Set of tasks -
1. Summarize the Oswald passage in two sentences.
2. Repeat word for word the part of the Oswald passage that opens with the words containing "With his early" and closes with "of that information.".

Text passage -
════

With his early interest in the revolution against Batista and his contacts with the Cuban Consulate in Los Angeles previously noted, it is perhaps not surprising to find Lee Oswald entering into Cuban affairs in 1963, first with an initial approach to the Fair Play for Cuba Committee (FPCC) in March while in Dallas, and then becoming more visibly active in pro-Cuba activities in New Orleans that summer. [ 127 ] During that period, the FBI had access to all of Oswald's correspondence with the FPCC. The FBI had its own source inside the group's office, which it used to copy both correspondence, and the FPCC's membership and mailing lists. The FBI routinely prepared intelligence updates on the FPCC and copied the CIA on much of that information.

Earlier (well before his first letter to the FPCC), during the period of October 1962 up to March 1963, Oswald and his wife Marina had been covertly checked out by the CIA's Domestic Contacts section, via a contact by Dallas CIA officer J. Walton Moore with George de Mohrenschildt. [ 128 ] De Mohrenschildt was socially networked to many individuals within the Russian community in Dallas, and provided a cover for monitoring Oswald following his return to Texas. Moore had visited with de Mohrenschildt prior to the Oswald's arrival and advised him that a former Maine who had worked at an electronics factory in Minsk was returning to the U.S. with a Russian wife - and the CIA had an "interest" in him.

════

Given information -
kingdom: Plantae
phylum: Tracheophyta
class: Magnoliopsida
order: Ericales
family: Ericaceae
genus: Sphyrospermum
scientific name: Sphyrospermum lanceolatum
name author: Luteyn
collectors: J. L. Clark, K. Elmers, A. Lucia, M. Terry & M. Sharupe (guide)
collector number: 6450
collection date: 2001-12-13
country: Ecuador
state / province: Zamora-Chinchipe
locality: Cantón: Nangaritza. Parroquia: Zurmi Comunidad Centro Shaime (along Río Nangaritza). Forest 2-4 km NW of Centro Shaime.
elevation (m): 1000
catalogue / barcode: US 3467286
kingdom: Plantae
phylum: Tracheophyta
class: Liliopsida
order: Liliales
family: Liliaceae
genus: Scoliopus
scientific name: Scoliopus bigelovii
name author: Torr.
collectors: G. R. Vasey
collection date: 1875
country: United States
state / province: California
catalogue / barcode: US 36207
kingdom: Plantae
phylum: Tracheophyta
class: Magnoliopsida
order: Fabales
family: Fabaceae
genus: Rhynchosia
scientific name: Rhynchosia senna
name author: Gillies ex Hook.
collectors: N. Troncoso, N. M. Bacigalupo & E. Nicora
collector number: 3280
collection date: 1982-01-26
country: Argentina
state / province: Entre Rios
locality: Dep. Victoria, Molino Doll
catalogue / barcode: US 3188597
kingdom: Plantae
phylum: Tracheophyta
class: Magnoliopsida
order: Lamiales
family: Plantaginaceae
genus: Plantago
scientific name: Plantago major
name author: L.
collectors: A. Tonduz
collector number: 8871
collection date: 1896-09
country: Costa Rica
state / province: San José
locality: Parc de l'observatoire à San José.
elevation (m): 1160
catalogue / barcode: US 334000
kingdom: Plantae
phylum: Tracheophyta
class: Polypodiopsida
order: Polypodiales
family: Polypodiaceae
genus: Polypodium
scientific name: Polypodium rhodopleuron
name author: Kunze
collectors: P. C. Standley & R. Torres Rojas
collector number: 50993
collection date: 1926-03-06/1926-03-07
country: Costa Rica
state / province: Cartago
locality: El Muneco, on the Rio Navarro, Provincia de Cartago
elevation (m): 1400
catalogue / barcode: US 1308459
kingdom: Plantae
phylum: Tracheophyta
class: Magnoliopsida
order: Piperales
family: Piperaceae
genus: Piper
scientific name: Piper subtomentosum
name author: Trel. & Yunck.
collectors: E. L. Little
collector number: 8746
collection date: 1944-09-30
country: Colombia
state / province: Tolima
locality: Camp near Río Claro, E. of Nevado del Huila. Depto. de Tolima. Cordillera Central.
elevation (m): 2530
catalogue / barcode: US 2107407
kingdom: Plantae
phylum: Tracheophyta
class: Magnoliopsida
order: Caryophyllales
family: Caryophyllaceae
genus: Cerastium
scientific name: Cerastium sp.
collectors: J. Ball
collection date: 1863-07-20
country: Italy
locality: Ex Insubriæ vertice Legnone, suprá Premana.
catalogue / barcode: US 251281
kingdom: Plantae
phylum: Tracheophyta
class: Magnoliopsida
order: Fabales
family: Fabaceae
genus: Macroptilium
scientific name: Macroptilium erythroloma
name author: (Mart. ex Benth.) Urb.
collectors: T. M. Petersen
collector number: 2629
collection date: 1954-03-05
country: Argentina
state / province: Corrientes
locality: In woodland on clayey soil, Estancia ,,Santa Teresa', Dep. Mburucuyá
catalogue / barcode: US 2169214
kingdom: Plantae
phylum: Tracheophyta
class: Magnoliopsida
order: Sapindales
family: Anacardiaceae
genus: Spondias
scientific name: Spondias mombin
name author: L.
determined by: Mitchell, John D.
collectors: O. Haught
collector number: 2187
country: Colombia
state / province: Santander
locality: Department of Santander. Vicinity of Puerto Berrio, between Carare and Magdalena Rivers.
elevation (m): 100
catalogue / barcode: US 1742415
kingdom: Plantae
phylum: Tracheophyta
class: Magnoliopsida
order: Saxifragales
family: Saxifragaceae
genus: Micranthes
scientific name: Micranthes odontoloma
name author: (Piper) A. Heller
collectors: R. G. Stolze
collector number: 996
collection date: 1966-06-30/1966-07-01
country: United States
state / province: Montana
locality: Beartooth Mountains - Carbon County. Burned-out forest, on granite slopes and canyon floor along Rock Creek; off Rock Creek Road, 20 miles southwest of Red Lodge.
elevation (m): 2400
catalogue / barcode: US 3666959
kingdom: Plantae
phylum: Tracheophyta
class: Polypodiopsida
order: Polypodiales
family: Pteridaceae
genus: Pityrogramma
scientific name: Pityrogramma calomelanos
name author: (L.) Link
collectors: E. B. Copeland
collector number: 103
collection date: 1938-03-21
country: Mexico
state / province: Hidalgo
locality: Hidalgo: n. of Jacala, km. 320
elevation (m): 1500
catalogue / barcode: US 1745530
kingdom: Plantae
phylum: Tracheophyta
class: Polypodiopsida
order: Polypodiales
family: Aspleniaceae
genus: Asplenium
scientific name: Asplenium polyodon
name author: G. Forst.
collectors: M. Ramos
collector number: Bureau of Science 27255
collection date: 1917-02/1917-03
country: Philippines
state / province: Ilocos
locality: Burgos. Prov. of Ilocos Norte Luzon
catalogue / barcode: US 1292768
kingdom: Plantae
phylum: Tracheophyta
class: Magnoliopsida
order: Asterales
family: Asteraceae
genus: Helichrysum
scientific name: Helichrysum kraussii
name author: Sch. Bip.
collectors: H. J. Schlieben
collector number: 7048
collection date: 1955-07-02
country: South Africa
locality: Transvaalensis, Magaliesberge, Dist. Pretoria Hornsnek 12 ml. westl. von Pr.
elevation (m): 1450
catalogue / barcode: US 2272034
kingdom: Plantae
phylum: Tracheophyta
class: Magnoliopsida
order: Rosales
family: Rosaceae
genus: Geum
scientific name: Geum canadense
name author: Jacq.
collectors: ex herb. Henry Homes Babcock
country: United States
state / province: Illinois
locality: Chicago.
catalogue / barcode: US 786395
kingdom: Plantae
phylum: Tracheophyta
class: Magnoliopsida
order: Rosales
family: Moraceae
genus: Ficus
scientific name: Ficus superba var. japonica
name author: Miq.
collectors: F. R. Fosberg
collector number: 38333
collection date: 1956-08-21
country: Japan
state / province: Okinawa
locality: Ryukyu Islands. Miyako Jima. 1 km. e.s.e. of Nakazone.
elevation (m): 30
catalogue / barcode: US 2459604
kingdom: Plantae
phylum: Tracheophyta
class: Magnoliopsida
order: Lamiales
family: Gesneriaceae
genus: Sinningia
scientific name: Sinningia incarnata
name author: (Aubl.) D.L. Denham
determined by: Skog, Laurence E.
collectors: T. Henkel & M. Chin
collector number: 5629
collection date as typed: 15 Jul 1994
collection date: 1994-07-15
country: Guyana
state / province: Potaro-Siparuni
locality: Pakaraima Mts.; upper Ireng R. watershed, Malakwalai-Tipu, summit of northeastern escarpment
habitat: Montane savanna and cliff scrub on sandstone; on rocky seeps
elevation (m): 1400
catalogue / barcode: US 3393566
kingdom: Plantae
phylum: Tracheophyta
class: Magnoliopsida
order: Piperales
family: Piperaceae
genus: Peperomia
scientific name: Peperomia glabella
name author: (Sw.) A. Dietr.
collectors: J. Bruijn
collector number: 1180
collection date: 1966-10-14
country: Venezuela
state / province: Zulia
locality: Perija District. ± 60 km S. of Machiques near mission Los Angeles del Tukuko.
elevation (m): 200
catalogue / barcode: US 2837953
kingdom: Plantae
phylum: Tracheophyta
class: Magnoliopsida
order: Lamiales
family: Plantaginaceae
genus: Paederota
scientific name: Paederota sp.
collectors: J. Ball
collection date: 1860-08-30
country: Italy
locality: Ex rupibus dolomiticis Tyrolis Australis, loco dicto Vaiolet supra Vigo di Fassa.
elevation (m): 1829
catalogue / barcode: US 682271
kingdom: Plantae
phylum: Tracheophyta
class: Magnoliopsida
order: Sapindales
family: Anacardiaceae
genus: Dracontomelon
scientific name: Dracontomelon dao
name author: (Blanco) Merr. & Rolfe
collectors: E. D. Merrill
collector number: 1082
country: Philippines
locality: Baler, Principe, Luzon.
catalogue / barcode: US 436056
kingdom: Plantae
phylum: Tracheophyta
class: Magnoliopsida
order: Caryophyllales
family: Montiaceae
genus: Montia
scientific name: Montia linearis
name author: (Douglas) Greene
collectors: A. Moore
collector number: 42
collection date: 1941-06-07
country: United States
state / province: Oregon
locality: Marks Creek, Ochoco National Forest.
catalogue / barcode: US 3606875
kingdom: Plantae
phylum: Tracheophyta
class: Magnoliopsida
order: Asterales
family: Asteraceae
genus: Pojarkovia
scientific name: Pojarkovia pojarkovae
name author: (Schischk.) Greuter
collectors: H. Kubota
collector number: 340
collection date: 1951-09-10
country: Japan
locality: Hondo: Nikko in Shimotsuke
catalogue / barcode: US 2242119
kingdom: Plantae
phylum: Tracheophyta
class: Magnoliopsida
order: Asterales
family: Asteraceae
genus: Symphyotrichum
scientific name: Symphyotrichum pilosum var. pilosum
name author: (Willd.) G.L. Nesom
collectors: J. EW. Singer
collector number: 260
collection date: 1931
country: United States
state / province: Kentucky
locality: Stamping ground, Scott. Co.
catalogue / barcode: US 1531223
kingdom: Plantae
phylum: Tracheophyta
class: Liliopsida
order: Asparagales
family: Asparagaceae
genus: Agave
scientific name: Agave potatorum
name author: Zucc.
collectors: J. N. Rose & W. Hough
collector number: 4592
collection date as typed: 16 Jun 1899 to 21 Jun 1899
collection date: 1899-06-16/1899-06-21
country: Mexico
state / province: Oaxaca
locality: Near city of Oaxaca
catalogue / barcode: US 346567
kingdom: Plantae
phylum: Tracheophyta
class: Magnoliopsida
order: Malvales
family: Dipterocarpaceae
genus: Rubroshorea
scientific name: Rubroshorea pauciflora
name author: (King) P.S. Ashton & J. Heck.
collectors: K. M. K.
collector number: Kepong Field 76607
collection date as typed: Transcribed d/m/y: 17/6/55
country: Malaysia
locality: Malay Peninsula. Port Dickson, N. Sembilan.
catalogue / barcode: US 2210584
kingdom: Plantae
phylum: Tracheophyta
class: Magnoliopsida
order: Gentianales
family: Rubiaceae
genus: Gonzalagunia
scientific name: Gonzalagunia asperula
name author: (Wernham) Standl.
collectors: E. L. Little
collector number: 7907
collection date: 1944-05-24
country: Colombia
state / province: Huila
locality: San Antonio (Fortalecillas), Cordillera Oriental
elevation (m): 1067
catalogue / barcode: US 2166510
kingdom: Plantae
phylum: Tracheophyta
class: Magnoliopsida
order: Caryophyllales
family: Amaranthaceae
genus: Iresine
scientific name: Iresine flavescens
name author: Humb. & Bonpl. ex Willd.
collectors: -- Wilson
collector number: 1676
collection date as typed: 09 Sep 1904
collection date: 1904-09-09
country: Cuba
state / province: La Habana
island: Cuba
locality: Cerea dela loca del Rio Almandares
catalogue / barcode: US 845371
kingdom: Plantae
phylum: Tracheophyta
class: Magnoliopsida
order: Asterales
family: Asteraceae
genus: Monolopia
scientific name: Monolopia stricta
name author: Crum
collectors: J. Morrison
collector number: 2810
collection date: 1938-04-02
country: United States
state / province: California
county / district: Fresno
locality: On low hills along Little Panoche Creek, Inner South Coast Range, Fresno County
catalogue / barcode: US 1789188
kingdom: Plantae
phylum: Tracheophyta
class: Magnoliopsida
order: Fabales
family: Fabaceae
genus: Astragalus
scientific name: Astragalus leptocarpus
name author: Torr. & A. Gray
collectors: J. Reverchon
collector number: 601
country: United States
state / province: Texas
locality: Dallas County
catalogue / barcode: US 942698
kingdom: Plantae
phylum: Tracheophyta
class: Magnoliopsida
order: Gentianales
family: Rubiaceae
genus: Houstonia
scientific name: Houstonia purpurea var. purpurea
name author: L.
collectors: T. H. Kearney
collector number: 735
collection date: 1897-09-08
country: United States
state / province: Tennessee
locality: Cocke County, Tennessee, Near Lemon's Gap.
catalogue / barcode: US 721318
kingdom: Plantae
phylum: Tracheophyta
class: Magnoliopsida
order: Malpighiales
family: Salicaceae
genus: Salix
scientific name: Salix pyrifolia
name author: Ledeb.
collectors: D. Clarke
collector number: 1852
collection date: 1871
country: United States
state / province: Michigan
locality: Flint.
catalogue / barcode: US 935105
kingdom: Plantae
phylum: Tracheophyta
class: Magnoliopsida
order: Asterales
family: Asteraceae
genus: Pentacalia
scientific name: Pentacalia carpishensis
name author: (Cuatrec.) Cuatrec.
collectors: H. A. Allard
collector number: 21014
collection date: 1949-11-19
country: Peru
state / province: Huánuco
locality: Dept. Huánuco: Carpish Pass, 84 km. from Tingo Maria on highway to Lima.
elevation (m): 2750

════

Results of the exercise -
1. In 1963 Lee Oswald first approached the Fair Play for Cuba Committee in Dallas in March and then became more visibly active in pro-Cuba activities in New Orleans that summer, while the FBI, through its own source inside the group's office, had access to all of his correspondence with the committee. Earlier, from October 1962 up to March 1963, the CIA's Domestic Contacts section had covertly checked out Oswald and his wife Marina through Dallas CIA officer J. Walton Moore's contact with George de Mohrenschildt, who was socially networked in the Dallas Russian community and provided a cover for monitoring Oswald.

2.
With his early interest in the revolution against Batista and his contacts with the Cuban Consulate in Los Angeles previously noted, it is perhaps not surprising to find Lee Oswald entering into Cuban affairs in 1963, first with an initial approach to the Fair Play for Cuba Committee (FPCC) in March while in Dallas, and then becoming more visibly active in pro-Cuba activities in New Orleans that summer. [ 127 ] During that period, the FBI had access to all of Oswald's correspondence with the FPCC. The FBI had its own source inside the group's office, which it used to copy both correspondence, and the FPCC's membership and mailing lists. The FBI routinely prepared intelligence updates on the FPCC and copied the CIA on much of that information.